• [Required work]: The entries are to be reproduced verbatim, and their pictures left out.

━━━━━━━━━━

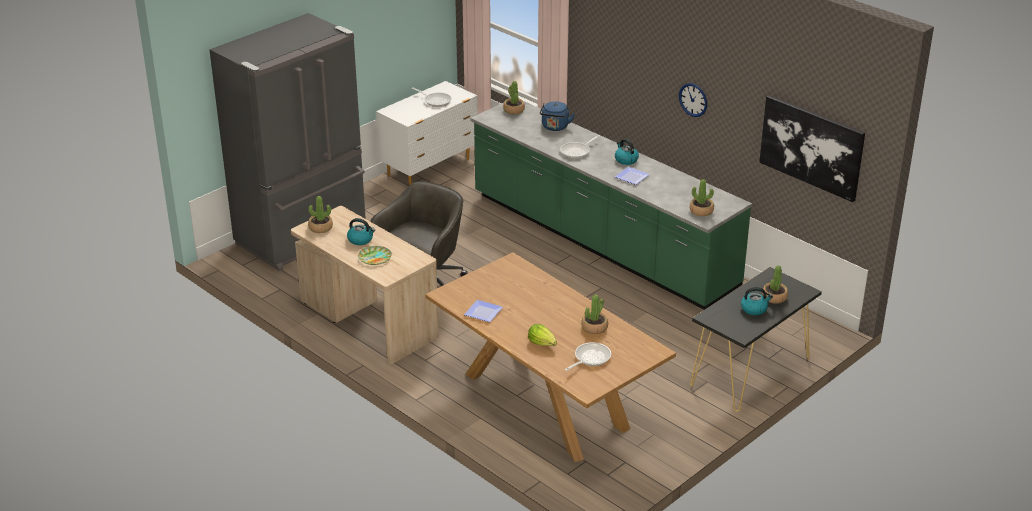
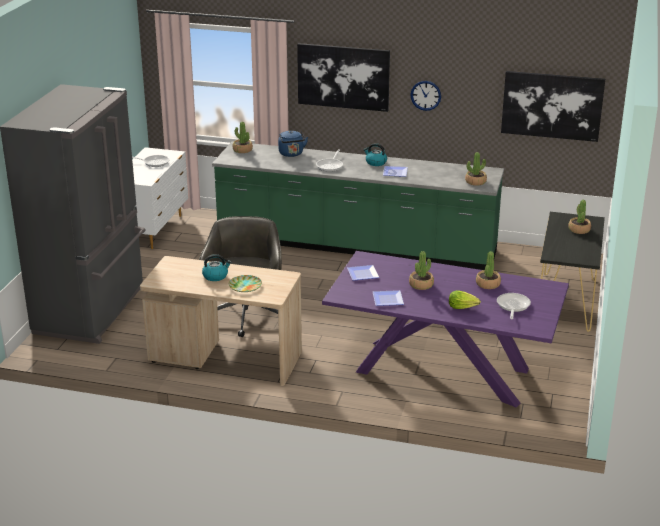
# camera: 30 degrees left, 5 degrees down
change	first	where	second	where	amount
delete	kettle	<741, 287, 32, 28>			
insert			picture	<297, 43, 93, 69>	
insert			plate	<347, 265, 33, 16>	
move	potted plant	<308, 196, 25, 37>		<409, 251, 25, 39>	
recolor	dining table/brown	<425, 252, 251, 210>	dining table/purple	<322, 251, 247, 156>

━━━━━━━━━━

• [Answer space]:
# camera: 30 degrees left, 5 degrees down
change	first	where	second	where	amount
delete	kettle	<741, 287, 32, 28>			
insert			picture	<297, 43, 93, 69>	
insert			plate	<347, 265, 33, 16>	
move	potted plant	<308, 196, 25, 37>		<409, 251, 25, 39>	
recolor	dining table/brown	<425, 252, 251, 210>	dining table/purple	<322, 251, 247, 156>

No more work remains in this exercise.